TÂCHES DEMANDÉES>
A. Dans l'entretien, quel adjectif le groupe aime-t-il employer pour qualifier sa musique ?
B. Réécrivez, s'il vous plaît, le passage de l'entretien qui commence par « Vous y avez » et se termine par « dans un décor. », en remplaçant « pochette » par « couverture ».

TEXTE PRÉSENTÉ>
::::::::
Benoit – On a essayé de ne faire que des morceaux originaux ou des versions alternatives de l’album, du coup c’était un peu la foire. On a vu un peu gros. Mais c’était un gros kiff.
Vous y avez développé le thème de la ville. Pourquoi ce thème ?
Camille – C’est quelque chose d’assez présent dans ce qu’on fait. La pochette de notre premier ep, par exemple, c’est une ville. On aime bien dire que notre musique est topographique. Quand on fait un morceau, on a besoin qu’il soit planté dans un décor.
Benoit – Si bien que nos textes ne racontent pas grand-chose. Ce sont des fragments de situations, de sons. On vit dans un monde qui ressemble à ça. Les villes sont bordéliques, elles débordent d’informations. Il y a un enjeu quotidien à imposer son rythme et s’adapter à la ville dans laquelle on vit. C’est une problématique d’écriture : il y a toute une tradition d’écritures urbaines, qui sont des pastiches à moitié coloniaux de l’argot des banlieues, mais on ne se reconnaît pas là-dedans ; et bien qu’on ait digéré pas mal de rap, plutôt qu’avoir un discours social, on a envie d’écrire d’une façon qui soit représentative de l’énergie et de la tension dans lesquelles on vit. Le rap qui nous plaît, c’est le rap lent, deep, lyrique et assez vague.
Benoit, tu as fait des études de lettres. Y a-t-il une démarche consciemment littéraire dans ce que vous faites ?
Benoit – Je ne sais pas… Dans les années 70, savoir ce qu’était la littérature était une question qui pouvait se finir à coup de poings. C’est peut-être un peu moins important aujourd’hui… Mais il y a toujours un vrai enjeu. Nous, on fait gaffe à ce qu’on écrit. Pour aller vite, disons qu’on n’a pas une conception utilitaire du langage. On n’exprime pas de pensées. La langue, on la voit comme un matériau, et on exploite surtout son côté primaire : les sons, l’espace, etc.
Le rock et le rap, vous les mettez sur le même plan ?
Benoit – A la base, on vient quand même de la musique dans un format chanson, comme le rock ou le folk. Mais bien sûr, il y a des emprunts au rap dans ce qu’on fait, ne serait-ce que dans cette façon de jouer avec la limite entre le chanté et le parlé. Il y un texte fameux de la NRF sur la dimension littéraire des morceaux de Booba… Ma façon de chanter s’est construite dans une logique d’effacement, sans notes appuyées. Il y a quelque chose de post-rap dans le fait de ne jamais sacrifier un mot au profit de la mélodie. Le Français est une langue qui se prête très bien à la scansion. Camille, elle, sera toujours plus mélodique que moi. Mais même comme ça, je pense que personne, aujourd’hui, ne peut chanter sans avoir à l’esprit la notion de flow.
::::::::
DONNÉES BRUTES>
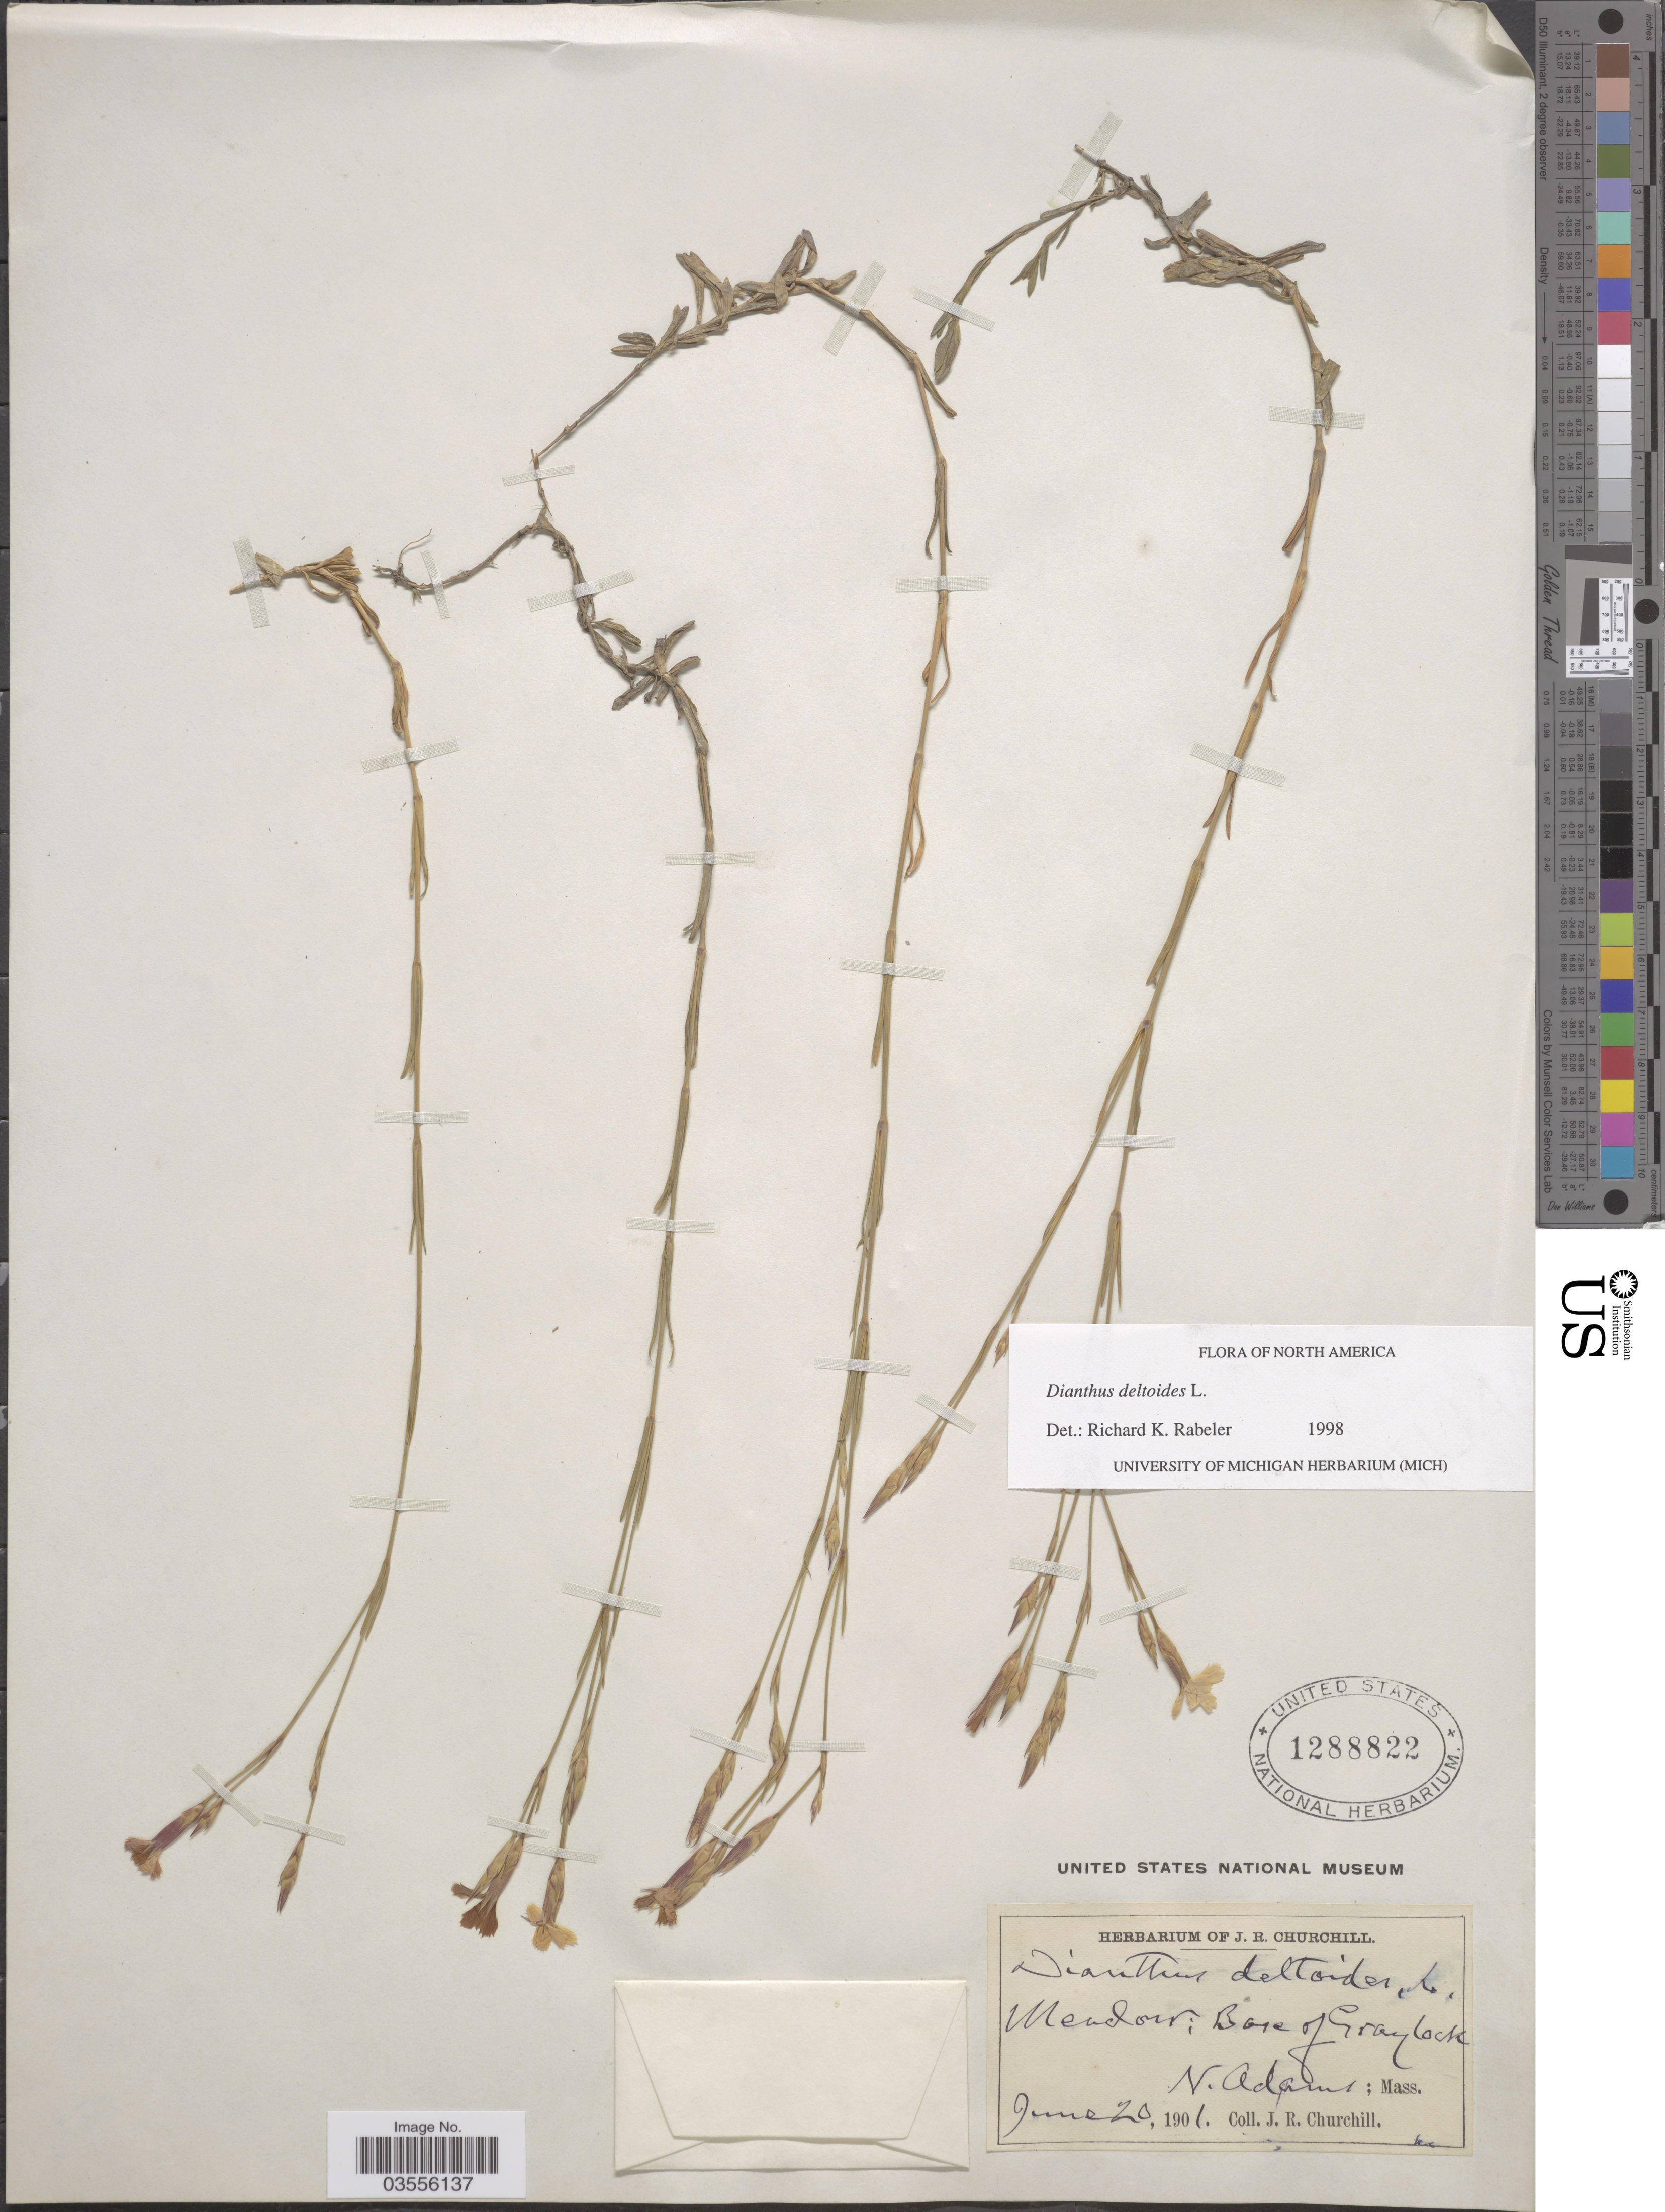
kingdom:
::::::::
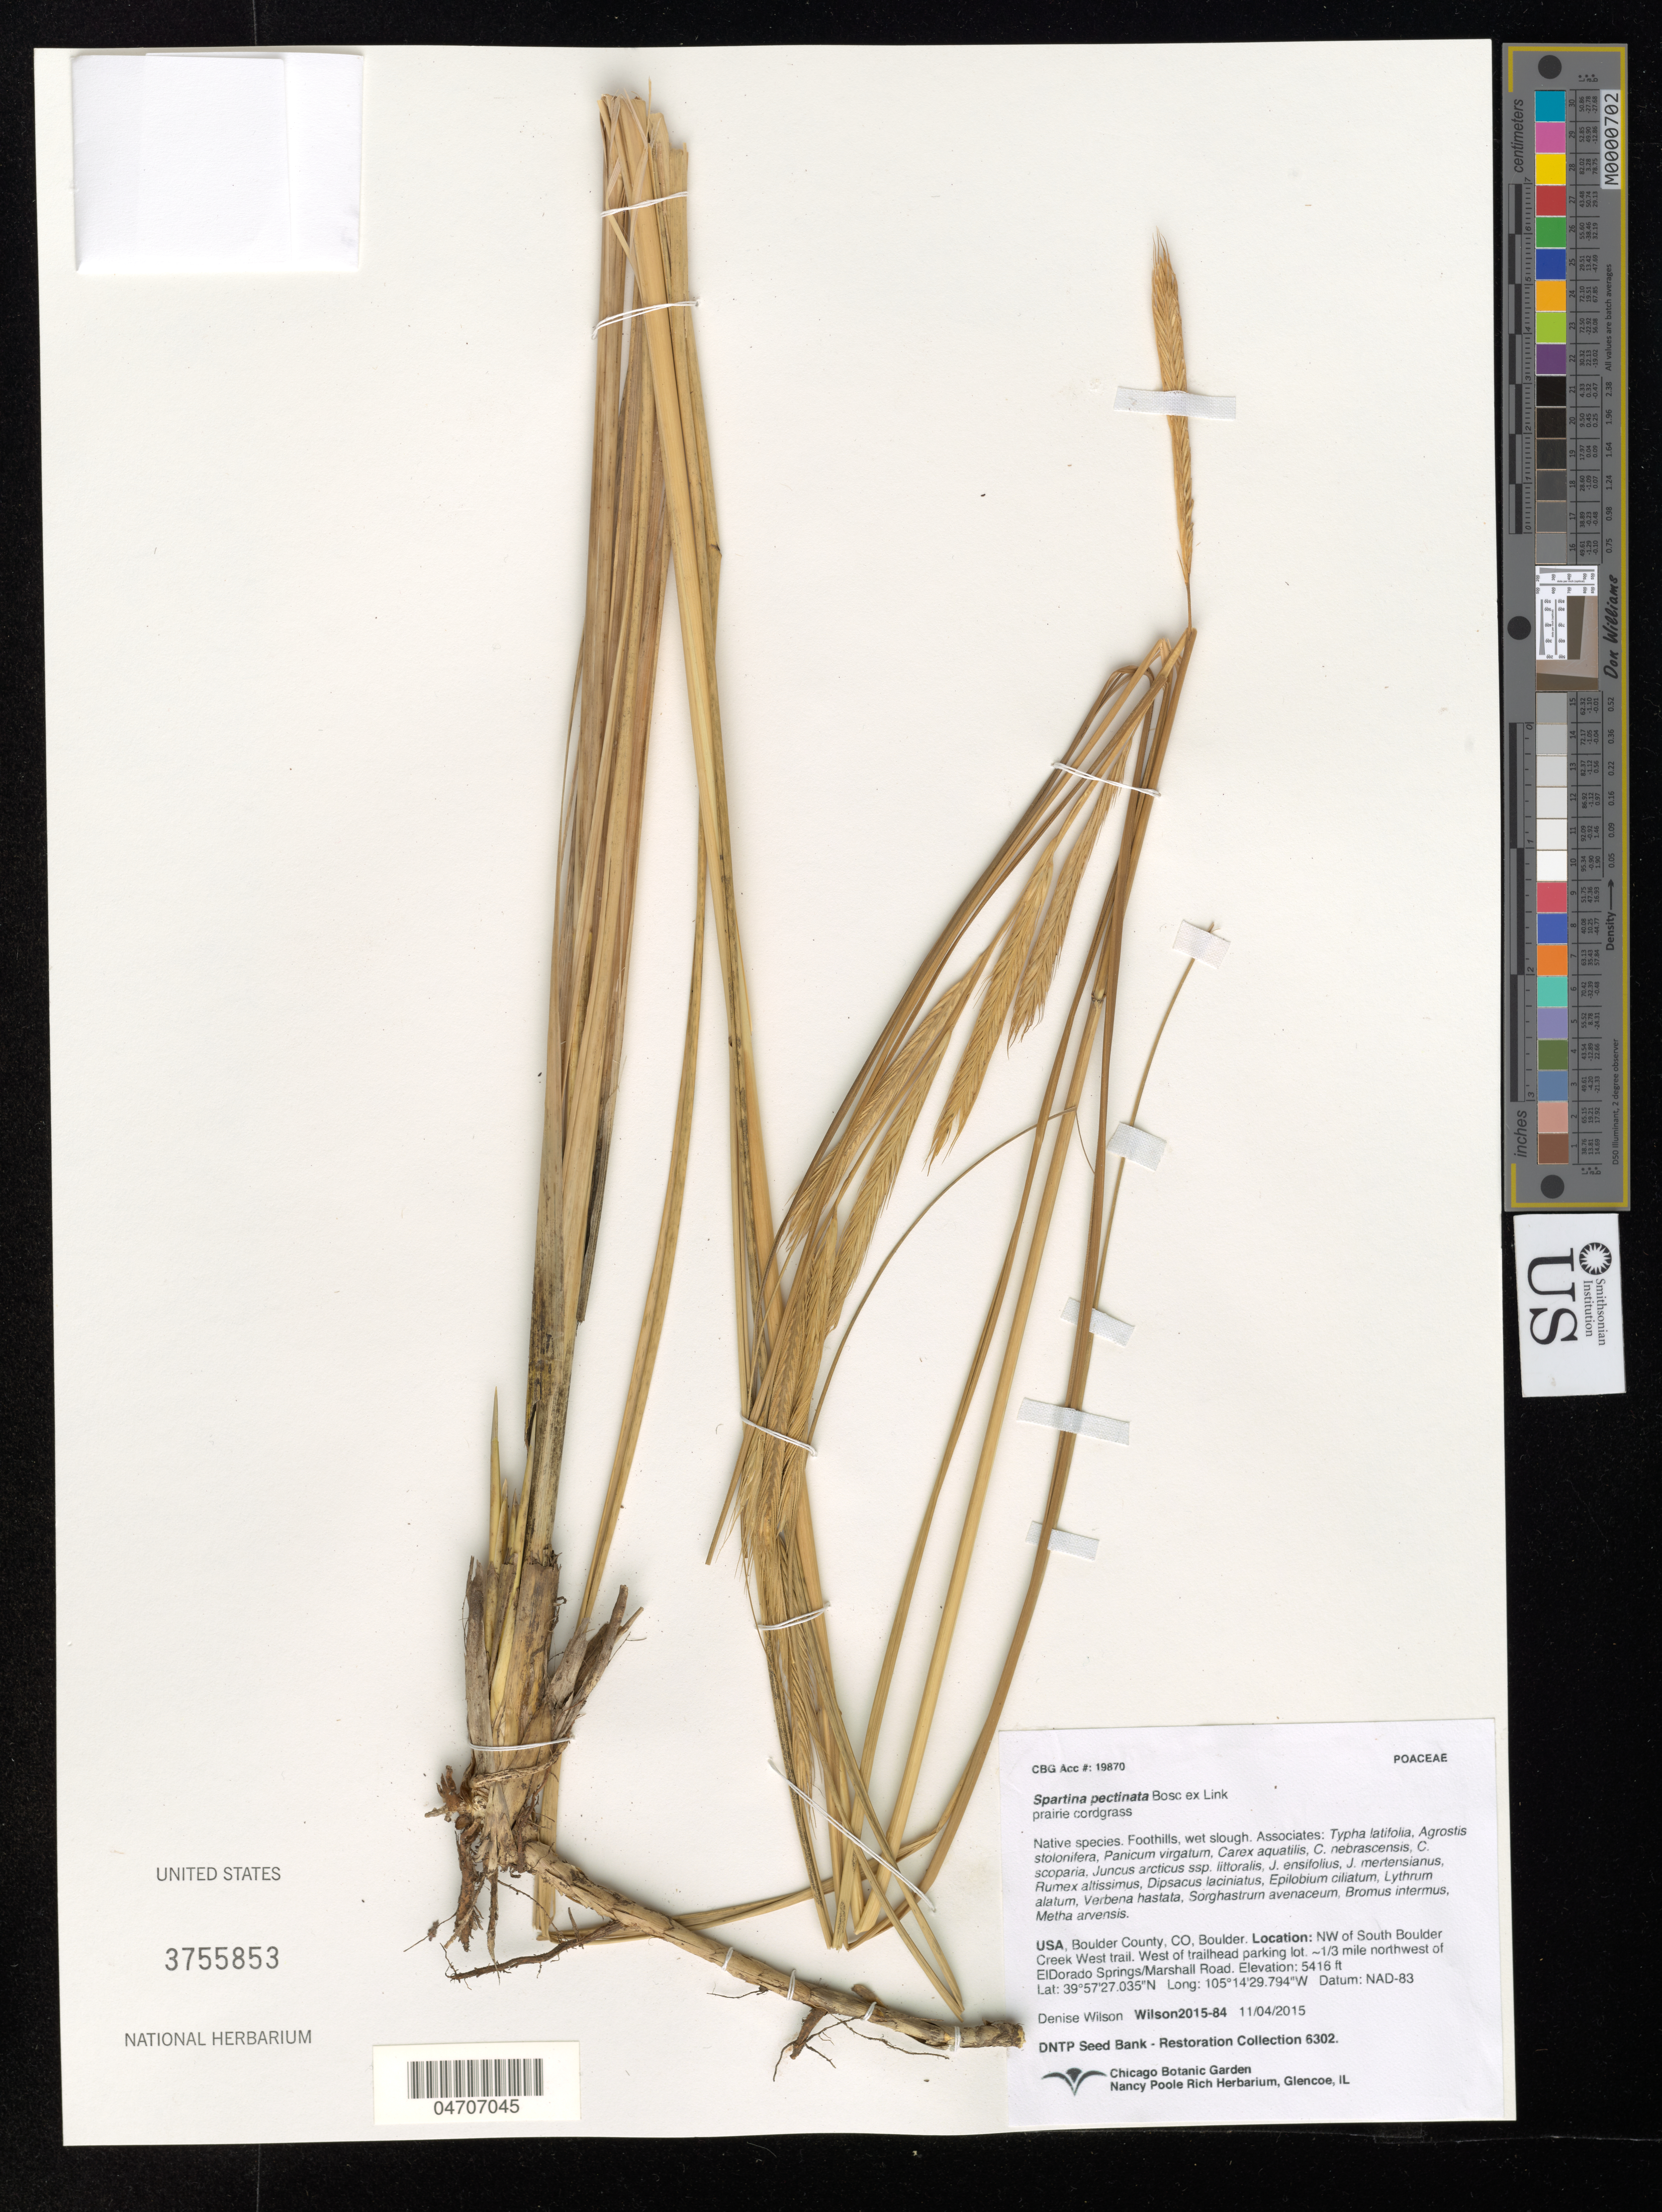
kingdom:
::::::::
RÉPONSES ATTENDUES>
A. Topographique.

B.
Vous y avez développé le thème de la ville. Pourquoi ce thème ?
Camille – C’est quelque chose d’assez présent dans ce qu’on fait. La couverture de notre premier ep, par exemple, c’est une ville. On aime bien dire que notre musique est topographique. Quand on fait un morceau, on a besoin qu’il soit planté dans un décor.